Hyperorders and transclusion: understanding dimensional hypertext

Abstract

ZigZag is a unique hyperstructural paradigm designed by the hypertext pioneer Ted Nelson. It has piqued a lot of interest in the hypertext community in recent years because of its aim of revolutionizing electronic access to information and knowledge bases. In ZigZag information is stored in cells that are arranged into lists organized along unlimited numbers of intersecting sets of associations called dimensions. To this infrastructure a mechanism of transclusion is added, allowing the data stored in cells to span, and hence be utilized, in different contexts. Proponents of ZigZag claim that it is a flexible and universal structure for information representation, and yet the system has not been widely adopted and has been implemented even more rarely. In this paper we address the question of whether there are intrinsic theoretical reasons as to why this is the case.
While the basic features and specifications of ZigZag are well known, we delve in to the less understood area of its theoretical underpinnings to tackle this question.
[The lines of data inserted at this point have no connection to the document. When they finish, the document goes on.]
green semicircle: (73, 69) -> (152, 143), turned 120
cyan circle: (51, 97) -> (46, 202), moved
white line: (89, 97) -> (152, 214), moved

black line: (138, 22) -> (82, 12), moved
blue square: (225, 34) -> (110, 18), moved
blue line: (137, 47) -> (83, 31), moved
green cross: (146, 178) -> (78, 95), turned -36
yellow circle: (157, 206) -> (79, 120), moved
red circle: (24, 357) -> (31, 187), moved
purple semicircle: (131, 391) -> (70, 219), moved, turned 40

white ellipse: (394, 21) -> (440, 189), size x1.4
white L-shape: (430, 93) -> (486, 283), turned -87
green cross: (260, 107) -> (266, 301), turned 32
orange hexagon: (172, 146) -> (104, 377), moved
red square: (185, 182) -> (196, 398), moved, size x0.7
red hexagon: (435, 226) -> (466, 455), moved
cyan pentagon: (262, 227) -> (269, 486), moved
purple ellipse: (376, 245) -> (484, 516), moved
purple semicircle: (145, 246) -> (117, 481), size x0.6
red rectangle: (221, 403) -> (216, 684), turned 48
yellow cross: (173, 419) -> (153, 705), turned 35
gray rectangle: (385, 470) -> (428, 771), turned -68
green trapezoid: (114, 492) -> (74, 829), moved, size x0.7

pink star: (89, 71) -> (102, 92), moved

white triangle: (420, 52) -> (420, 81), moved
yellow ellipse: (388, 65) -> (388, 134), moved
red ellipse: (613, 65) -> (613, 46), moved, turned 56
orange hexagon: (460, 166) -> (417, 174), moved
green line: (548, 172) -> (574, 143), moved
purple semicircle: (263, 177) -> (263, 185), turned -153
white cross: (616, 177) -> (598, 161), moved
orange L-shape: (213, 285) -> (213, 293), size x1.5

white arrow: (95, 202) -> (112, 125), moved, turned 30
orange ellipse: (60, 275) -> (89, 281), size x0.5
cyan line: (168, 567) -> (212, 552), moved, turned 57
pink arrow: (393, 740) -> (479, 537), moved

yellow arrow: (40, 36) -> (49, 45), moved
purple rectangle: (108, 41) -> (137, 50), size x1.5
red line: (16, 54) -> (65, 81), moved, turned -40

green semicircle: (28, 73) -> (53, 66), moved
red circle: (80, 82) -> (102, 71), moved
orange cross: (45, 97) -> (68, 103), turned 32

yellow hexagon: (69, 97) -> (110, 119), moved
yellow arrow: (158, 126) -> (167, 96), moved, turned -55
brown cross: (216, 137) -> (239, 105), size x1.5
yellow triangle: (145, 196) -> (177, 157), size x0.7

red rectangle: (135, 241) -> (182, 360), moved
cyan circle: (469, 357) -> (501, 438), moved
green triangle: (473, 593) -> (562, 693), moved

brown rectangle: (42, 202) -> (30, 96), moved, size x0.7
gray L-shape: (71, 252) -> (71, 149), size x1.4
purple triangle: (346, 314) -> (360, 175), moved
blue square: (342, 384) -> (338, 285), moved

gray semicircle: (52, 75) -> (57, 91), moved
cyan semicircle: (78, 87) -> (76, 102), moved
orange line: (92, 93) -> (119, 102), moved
By modeling ZigZag within the framework of set theory we reveal a new class of hyperstructure that contains no referencable link objects whatsoever, instead grouping non-referencable binary associations into disjunct but parallel sets of common semantics (dimensions). We go on to further specialize these "dimensional models" into sets of finite partial functions, which are closed over a single domain, isolating the new class of hyperstructures we are calling hyperorders. This analysis not only sheds light on the benefits and limitations of the ZigZag hypermedia system, but also provides a framework to describe and understand a wider family of possible hyperstructure models of which it is an early example. Characteristics of Zigzag's transclusion mechanisms are also investigated, highlighting a previously unrecognized distinction, and potential irrevocable conflict, between two distinct uses of content reuse: instance and identity transclusion.